:: Provided text ::
By Ochereome Nnanna
SOMETIMES you have this feeling that Nigerians can be a very gullible lot. Some of us can be very easily hoodwinked. We have a penchant to leave things that matter and pursue things that have only empty noise value. Perhaps, people like General Olusegun Obasanjo discovered this long ago. That is why, in spite of his atrocities against the people and the country, even at his sensitive family level, some people still attach some importance to his words and activities when he ought to have been consigned to absolute ignominy long ago.
I am led to this sad conclusion after PricewaterhouseCoopers (PWC) submitted its forensic audit report of the Nigerian National Petroleum Corporation (NNPC). In a nutshell, PWC reveals there was no such thing as “missing 20 billion dollars” as alleged by former Governor of the Central Bank of Nigeria (CBN), Mallam Sanusi Lamido Sanusi, who today sits pretty atop the royal throne of Kano as the Emir. The company says the National Petroleum Development Company (NPDC), a subsidiary of the NNPC needs to complete the process of remitting to the federation account the outstanding sum of 1.48billion US Dollars being an amount it earned from the sale of its assets. It also recommended the reform of operations of the NNPC, as they are no longer in tune with modern best practices.
PWC is a world class professional services company. There are only three others in its rank: KPMG, EY and Deloitte. PWC is the second largest of the lot. If PWC conducts a forensic audit and concludes that there was no “stolen” or “missing” money, that is case closed. Indeed, even the opposition All Progressives Congress (APC), which has the habit of demonising every institution of state, such as the Directorate of State Services (DSS), the NNPC, the Nigerian Army, Police and others for “working for” the ruling People’s Democratic Party (PDP) in the discharge of their duties, could not summon the venom to discredit PWC’s forensic audit report. All that the National Publicity Secretary of the APC, Alhaji Lai Mohammed said was that the NNPC “cooked” the report from the start, adding PWC merely audited documents submitted to it by the Corporation.
Lai’s statement betrays a limited knowledge of how genuine audits are carried out. The auditor usually summons every stakeholder or interest involved in the matter and extracts all the information they need to turn in a credible report of what actually happened. If all that an auditor does is to audit only documents submitted to him, then it means he adds very little value to the process of looking for stolen, misappropriated or missing funds. An auditor is essentially a financial investigator.
When the Senate Committee on the “missing billions” started its work, it summoned every entity connected to oil revenue gathering and spending, such as NNPC, NPDC, Petroleum Pricing and Regulatory Agency, Federal Ministry of Finance, Minister of Petroleum Resources and a host of others. After an exhaustive investigation, the Committee headed by Senator Ahmed Makarfi, submitted its report on May 29th 2014, with the conclusion that the alarm raised by the man who originated the confusion, former CBN Governor, Lamido Sanusi, was “incorrect” and “misleading”; a diplomatic way of saying he lied to the nation. The report was voraciously debated by a senate which by then had almost equal number of senators drawn from the ruling party and the opposition. It came out with a firm verdict that there was no missing money, even though it indicted the NNPC for spending unappropriated funds on petroleum subsidy.
:::
▶ Given task A: Reproduce, word for word, the passage of the NNPC audit column above that opens with the words containing "Lai’s statement betrays" and closes with "a financial investigator.".
▶ Given task B: Resume the NNPC audit column above, continuing right after its last sentence.
:: Provided information ::
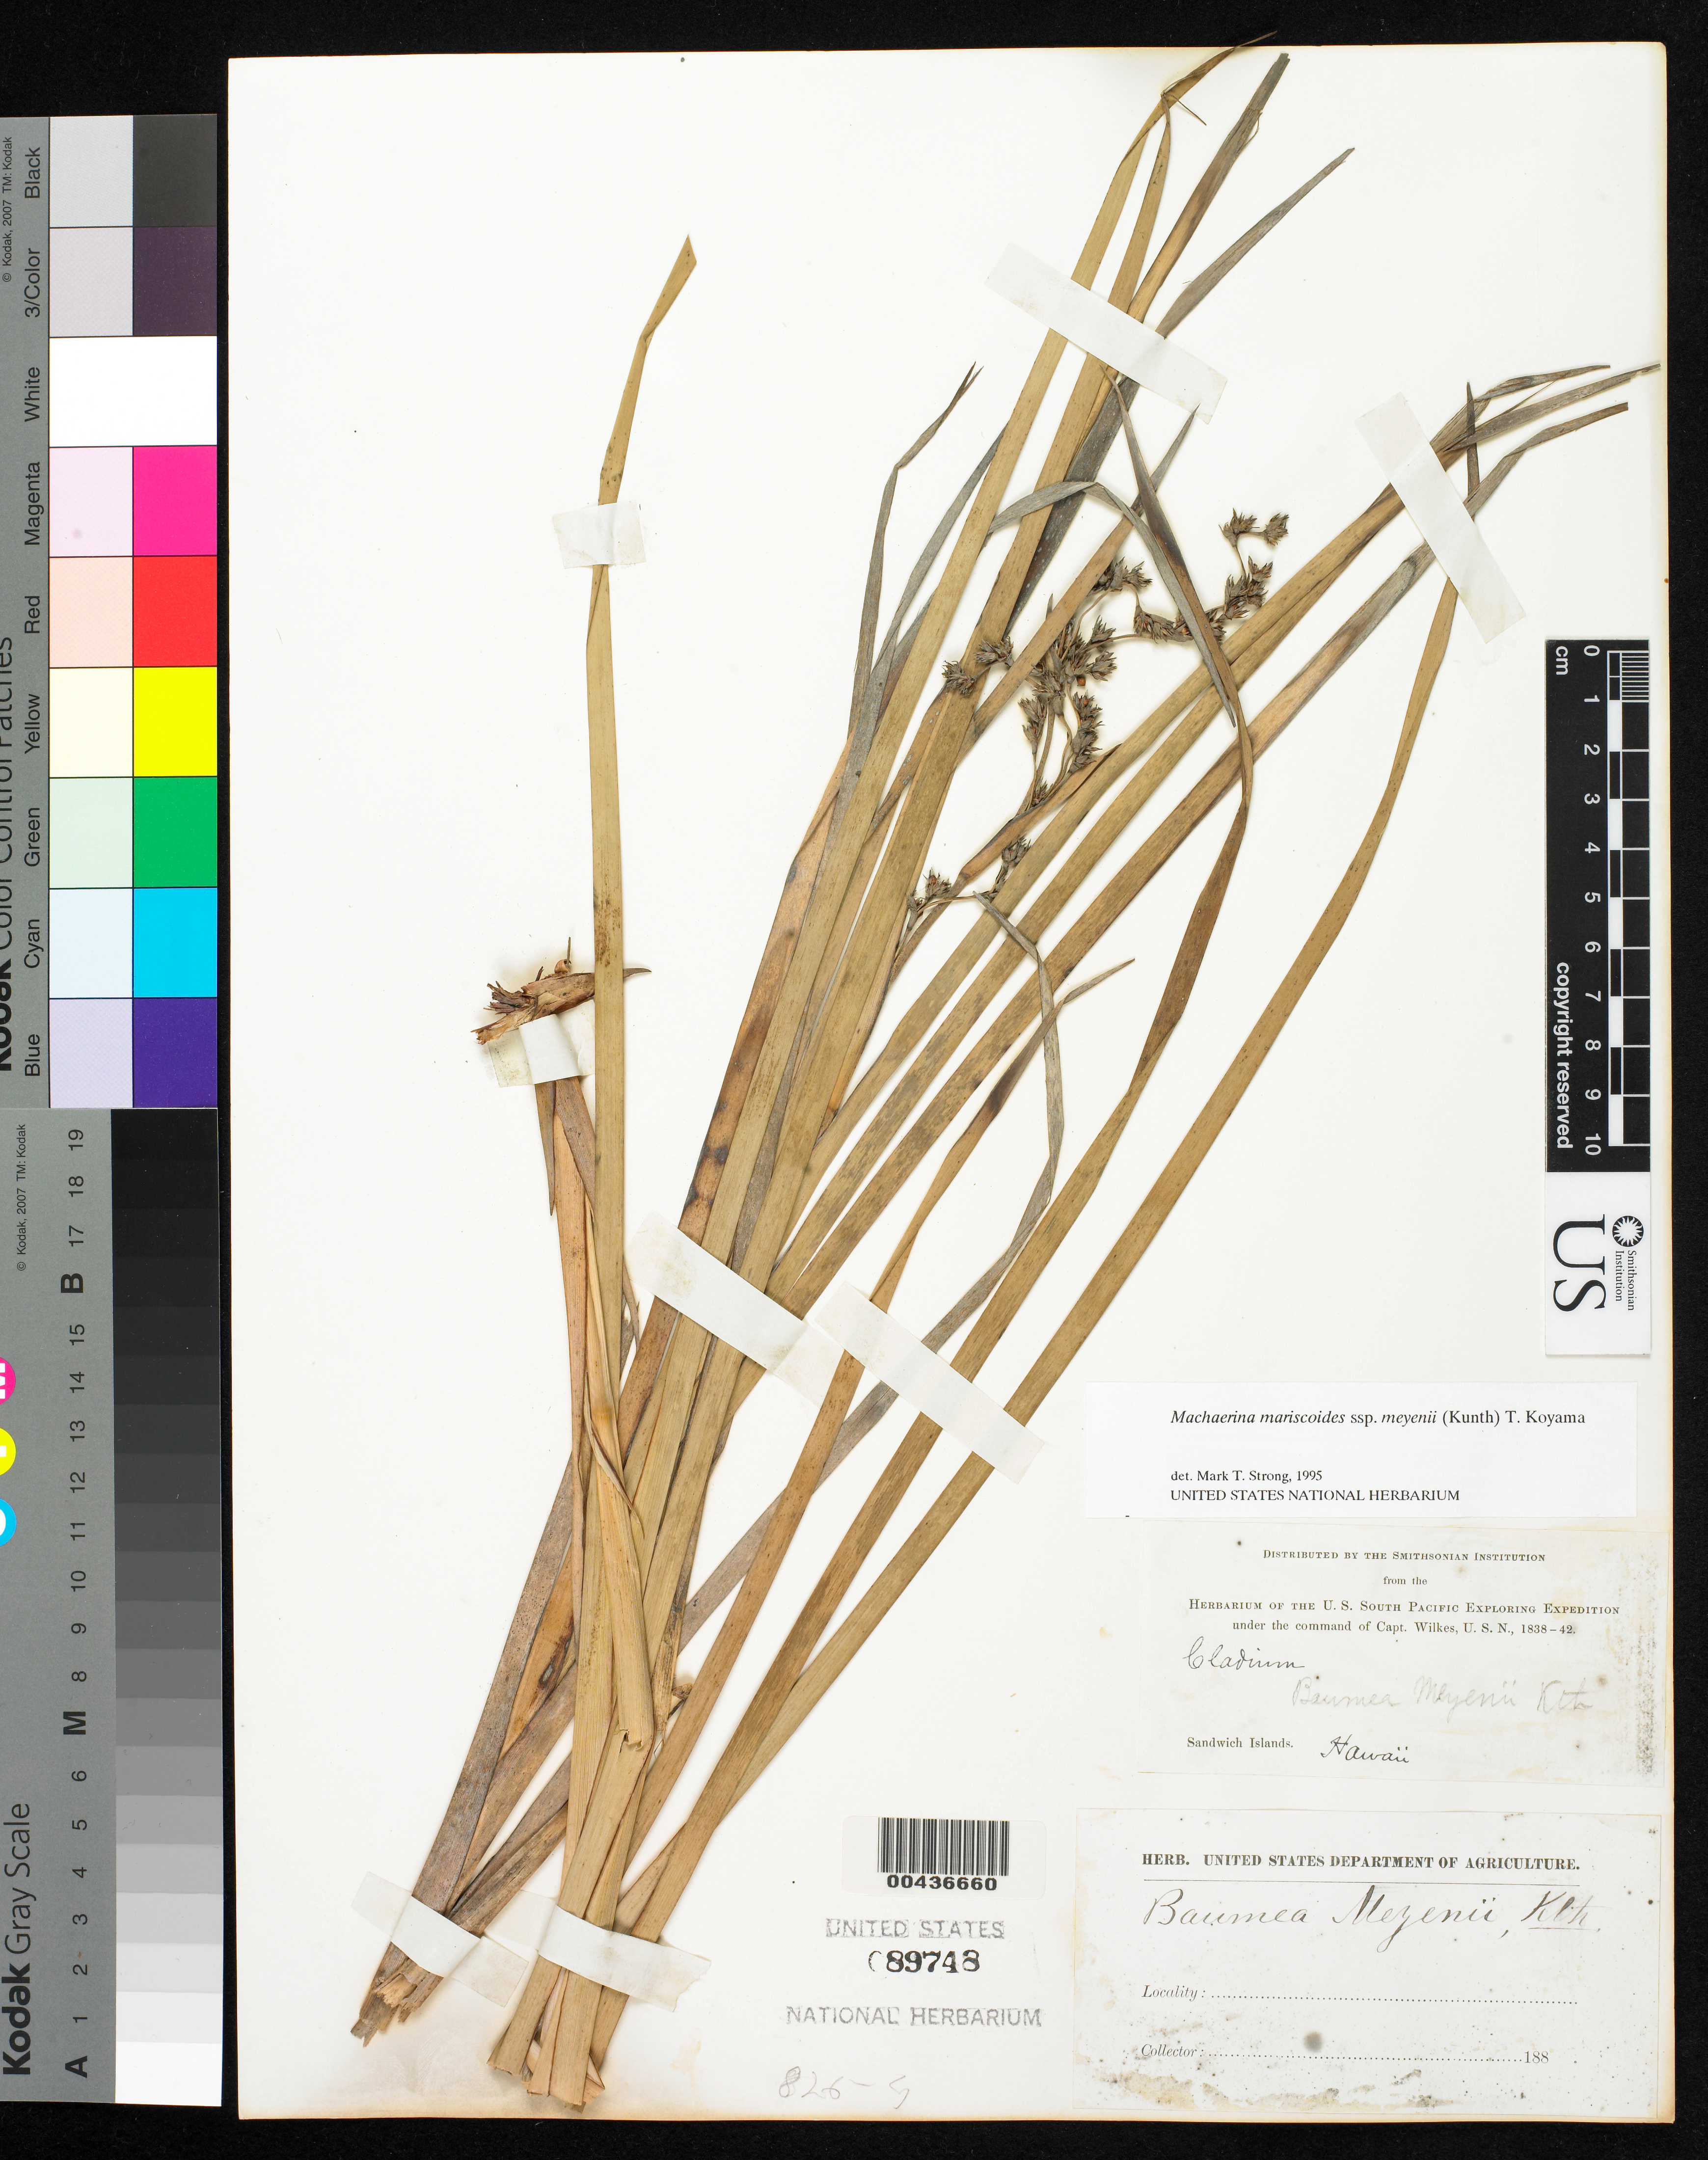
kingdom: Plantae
:::
:: Provided information ::
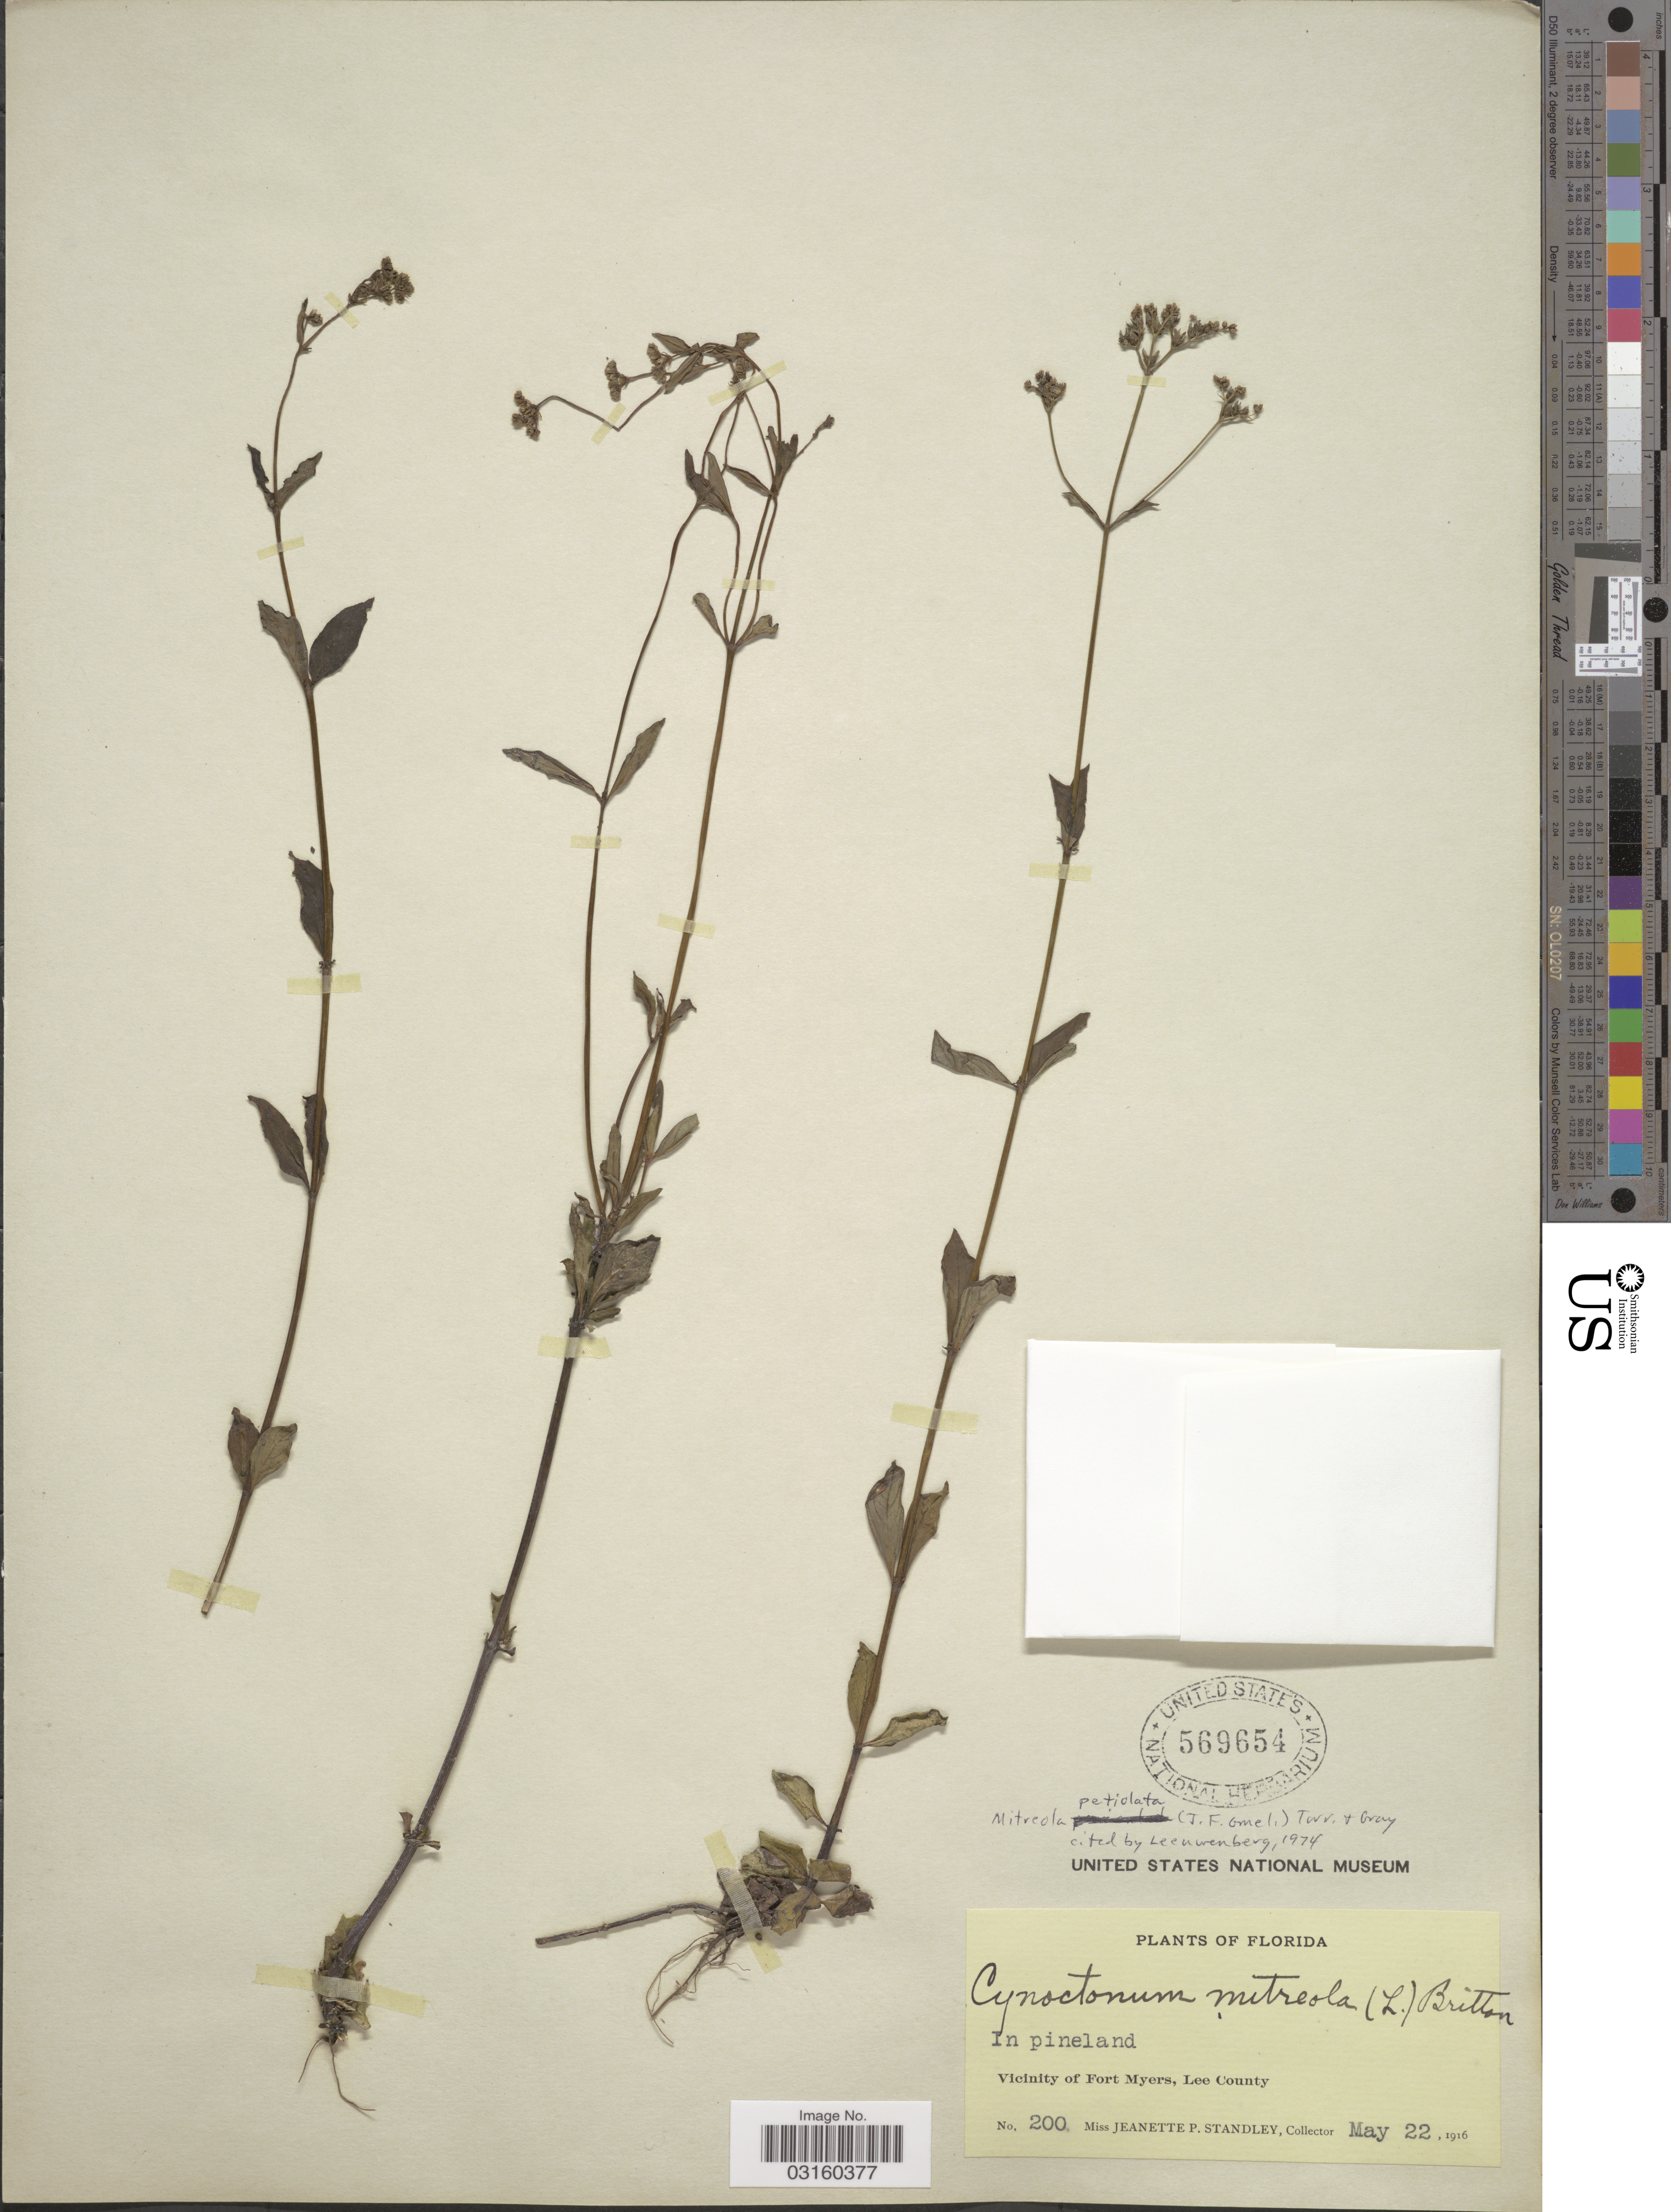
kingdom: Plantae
:::
▶ Result A:
Lai’s statement betrays a limited knowledge of how genuine audits are carried out. The auditor usually summons every stakeholder or interest involved in the matter and extracts all the information they need to turn in a credible report of what actually happened. If all that an auditor does is to audit only documents submitted to him, then it means he adds very little value to the process of looking for stolen, misappropriated or missing funds. An auditor is essentially a financial investigator.

▶ Result B:
No missing money: The Senate Committee and PWC investigations of this matter have made the total reform of the NNPC a task that can no longer wait. As long as the NNPC continues to operate under its current secret cult modus, there will always be questions surrounding its handling of our oil revenue.
Now, with the conclusion of the PWC forensic audit and the establishment of the fact that there was no missing money, what next? Should we just move on? I do not think so. Somebody took this nation for an expensive ride. Someone lied to Nigerians for his own personal closure. Does the law not have any punishment for that?
Mallam Sanusi was once a very vociferous defender of the economic policies of the President Goodluck Jonathan administration. We can remember very vividly how he stood solidly beside the Coordinating Minister for the Economy, Dr Ngozi Okonjo-Iweala, in defending the bid to remove the subsidy on petroleum imports in January 2012. Somehow, towards the end of his five-year tenure at the CBN, Sanusi became drawn into the undercurrent moves to snatch power from President Jonathan and give it back to the North. According to reports released by the Financial Reporters Council of Nigeria (FRC) Sanusi was doling out huge sums of the CBN’s monies to schools and higher institutions in the North, including leaders of opposition parties from the North.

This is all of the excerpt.